- _Instructions to follow_:
In how many lines of the entries below does "camera" appear? Give only the number.

- _Collected data entries_:
***

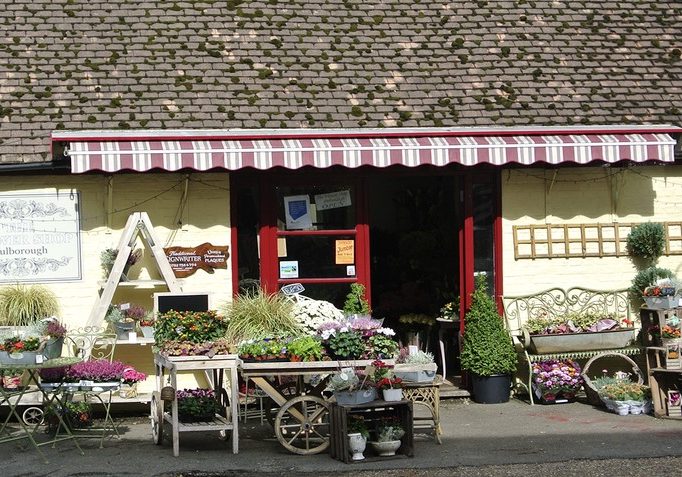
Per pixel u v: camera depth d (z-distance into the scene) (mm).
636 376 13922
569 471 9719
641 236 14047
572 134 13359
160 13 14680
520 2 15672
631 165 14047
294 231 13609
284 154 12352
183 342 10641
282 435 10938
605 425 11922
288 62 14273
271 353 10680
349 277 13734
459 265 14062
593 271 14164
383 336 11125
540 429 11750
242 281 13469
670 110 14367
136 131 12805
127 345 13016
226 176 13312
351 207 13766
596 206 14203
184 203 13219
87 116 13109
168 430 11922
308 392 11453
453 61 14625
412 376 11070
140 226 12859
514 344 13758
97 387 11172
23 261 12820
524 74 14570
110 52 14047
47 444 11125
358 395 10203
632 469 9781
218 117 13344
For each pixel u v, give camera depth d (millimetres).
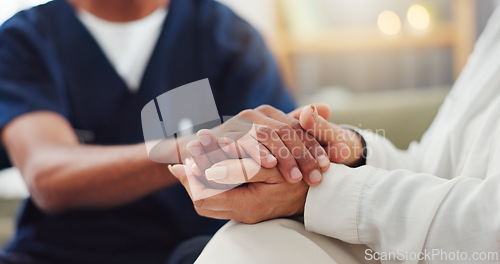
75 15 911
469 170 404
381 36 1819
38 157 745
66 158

***

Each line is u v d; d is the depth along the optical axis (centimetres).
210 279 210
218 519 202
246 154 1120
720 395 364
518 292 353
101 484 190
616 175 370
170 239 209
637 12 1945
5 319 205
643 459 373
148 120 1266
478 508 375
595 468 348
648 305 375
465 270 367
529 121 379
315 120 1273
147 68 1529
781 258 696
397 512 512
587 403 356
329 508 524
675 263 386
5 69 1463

***

- _Answer to this problem_:
2